== What you will do ==
- a) Name each user who posts in the forum thread about damage at the Shepton Mallet show ground. List each name once, in the order it first appears.
- b) Reproduce the stretch of the forum thread about damage at the Shepton Mallet show ground from "Every building has" through "Sue and Ian.".
- c) Write the next part of the forum thread about damage at the Shepton Mallet show ground, picking up after its final post.

== Quoted text ==

# Damage and Riots at Shepton Mallet Show Ground



## suedi_55 (Aug 8, 2006)

Thought some of you might like to see some of the goings on at NASS over the weekend at Shepton Mallet show ground.
Ians sister works there and has said they believe there is about 
£75000 worth of damage done!!!
The toilets are so damaged they are unusable!!!.
Every building has got graffiti on it!!
There were many fires where louts set fire to anything they could get there hands on!!
We hope they have it all sorted for us in September!!!

Click on this link to see some footage (some bad language can be heard).






Sue and Ian.


----------



## sallytrafic (Jan 17, 2006)

ASBO fest ?


----------



## Don_Madge (May 1, 2005)

suedi_55 said:


> Thought some of you might like to see some of the goings on at NASS over the weekend at Shepton Mallet show ground.
> Ians sister works there and has said they believe there is about
> £75000 worth of damage done!!!
> The toilets are so damaged they are unusable!!!.
> ...


What is NASS please.


----------



## sallytrafic (Jan 17, 2006)

Apparently it stands for National Action Sports Show

skateboards etc


----------



## lindyloot (May 20, 2007)

Didn't hear anything about it on our local news or paper. They've only got themselves to blame if they are not allowed there next year. Its a sad thing about the minority of the younger generation who spoil things for the majority. Still you could probably say this about most things these days. We sometimes visit the custom bike or classic car shows their never any trouble.
Lin


----------



## Snelly (Aug 20, 2005)

Mindless...


----------



## drcotts (Feb 23, 2006)

Typical.
No wonder the kids all say "weve got nothing to do" Yes you destroyed everthing thats why.

I live near an RSPB nature reserve. They have had to remove all the hides as the kids set fire to them. Somr of them had nesting birds in. Now we all have to stand in the rain.

== Listed entries ==

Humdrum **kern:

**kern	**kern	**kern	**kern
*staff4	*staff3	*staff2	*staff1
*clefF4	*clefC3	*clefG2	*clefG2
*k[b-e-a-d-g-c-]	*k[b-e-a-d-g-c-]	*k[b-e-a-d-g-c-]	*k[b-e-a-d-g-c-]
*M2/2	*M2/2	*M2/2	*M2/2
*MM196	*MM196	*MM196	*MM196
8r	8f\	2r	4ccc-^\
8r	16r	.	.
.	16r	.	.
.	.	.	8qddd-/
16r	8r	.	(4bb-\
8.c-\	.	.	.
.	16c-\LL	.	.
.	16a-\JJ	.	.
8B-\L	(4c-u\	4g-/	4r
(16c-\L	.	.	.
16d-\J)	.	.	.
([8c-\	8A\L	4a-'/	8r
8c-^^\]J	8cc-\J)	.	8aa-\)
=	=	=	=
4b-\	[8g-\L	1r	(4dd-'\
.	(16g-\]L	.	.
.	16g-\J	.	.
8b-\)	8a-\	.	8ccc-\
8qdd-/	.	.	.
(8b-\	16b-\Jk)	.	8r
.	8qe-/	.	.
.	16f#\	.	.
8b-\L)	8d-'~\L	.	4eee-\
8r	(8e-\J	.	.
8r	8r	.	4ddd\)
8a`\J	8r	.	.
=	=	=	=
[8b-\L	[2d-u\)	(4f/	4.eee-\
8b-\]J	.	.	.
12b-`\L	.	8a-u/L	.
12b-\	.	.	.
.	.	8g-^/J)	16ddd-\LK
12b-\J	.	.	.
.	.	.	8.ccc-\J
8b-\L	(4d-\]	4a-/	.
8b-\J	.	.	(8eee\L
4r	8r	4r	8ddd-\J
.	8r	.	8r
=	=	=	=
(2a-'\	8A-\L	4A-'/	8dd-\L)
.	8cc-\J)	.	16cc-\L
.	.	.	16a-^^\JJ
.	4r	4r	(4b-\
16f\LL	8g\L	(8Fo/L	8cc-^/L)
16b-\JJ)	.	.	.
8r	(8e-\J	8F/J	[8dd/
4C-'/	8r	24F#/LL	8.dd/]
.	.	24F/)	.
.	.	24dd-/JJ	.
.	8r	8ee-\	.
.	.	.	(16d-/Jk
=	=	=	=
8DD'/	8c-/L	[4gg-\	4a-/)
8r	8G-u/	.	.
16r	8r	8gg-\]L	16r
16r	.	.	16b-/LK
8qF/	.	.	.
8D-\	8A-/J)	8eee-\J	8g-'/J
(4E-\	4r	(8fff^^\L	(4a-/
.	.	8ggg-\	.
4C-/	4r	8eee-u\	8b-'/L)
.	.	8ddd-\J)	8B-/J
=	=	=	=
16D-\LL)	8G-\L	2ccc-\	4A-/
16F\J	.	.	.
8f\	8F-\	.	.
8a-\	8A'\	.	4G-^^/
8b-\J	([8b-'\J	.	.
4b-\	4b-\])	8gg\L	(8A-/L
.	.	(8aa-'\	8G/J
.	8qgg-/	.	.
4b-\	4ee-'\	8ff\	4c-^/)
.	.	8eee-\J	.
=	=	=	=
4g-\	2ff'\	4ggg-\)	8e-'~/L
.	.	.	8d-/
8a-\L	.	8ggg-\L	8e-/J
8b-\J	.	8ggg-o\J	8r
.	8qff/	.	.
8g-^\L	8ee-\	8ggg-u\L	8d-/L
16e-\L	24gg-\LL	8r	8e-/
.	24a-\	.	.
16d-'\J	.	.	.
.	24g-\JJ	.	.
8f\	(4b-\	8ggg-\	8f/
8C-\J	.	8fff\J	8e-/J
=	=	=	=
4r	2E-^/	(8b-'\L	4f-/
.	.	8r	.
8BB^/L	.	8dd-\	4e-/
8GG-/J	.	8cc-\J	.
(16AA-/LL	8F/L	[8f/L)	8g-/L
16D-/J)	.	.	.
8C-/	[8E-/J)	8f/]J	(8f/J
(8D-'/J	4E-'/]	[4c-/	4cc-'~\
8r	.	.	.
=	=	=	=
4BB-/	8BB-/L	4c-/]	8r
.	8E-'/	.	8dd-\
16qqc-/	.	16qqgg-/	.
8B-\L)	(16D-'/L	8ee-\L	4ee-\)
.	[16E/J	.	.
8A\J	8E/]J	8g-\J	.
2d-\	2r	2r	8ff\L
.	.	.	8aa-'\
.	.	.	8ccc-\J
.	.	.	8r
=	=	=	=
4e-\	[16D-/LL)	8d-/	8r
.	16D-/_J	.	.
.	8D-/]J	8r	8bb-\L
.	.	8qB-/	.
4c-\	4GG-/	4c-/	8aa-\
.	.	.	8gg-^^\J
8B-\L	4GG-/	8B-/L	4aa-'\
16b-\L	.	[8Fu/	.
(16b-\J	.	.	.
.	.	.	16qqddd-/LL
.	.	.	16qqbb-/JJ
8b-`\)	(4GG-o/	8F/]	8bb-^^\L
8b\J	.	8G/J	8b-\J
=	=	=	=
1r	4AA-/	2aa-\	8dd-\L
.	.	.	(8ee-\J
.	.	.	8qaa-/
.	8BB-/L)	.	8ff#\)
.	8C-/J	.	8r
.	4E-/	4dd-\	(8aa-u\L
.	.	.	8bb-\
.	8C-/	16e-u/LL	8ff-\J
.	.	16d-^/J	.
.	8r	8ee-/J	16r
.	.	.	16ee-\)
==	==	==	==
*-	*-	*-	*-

== Outputs by task ==
- a) suedi_55, sallytrafic, Don_Madge, lindyloot, Snelly, drcotts

- b)
Every building has got graffiti on it!!
There were many fires where louts set fire to anything they could get there hands on!!
We hope they have it all sorted for us in September!!!

Click on this link to see some footage (some bad language can be heard).






Sue and Ian.

- c)
I have flagged the video as unsuitable.

Regards
Phill


----------



## billym (Dec 17, 2005)

drcotts. Please do not tar all kids with the same brush, in the same way we should not for one reason or three or four others tar all doctors with the same brush


----------



## artona (Jan 19, 2006)

Hi

Nass07 - your post has been removed. If you would like to repost in a proper fashion then please do so


stew


----------



## loddy (Feb 12, 2007)

How many people actually read nass 007 post ??
or was I the only one

Loddy


----------



## ingram (May 12, 2005)

loddy said:


> How many people actually read nass 007 post ??
> or was I the only one
> 
> Loddy


I did: I was about to reply; was pondering on if it was really worth bothering when the post disappeared.

I was only going to say; " They *shoot* horses .... don't they?"

H


----------



## DavidRon (May 1, 2005)

Responding to postings like nass007 only encourages it.
Best left to the moderators. 
Or does that sound a little bit backside licking.


----------



## tokkalosh (May 25, 2006)

I read the Nass07 post and immediately reported it.

I can assure you it was not worthy of a reply


----------



## looby1 (May 1, 2005)

I read the post and ditto the above.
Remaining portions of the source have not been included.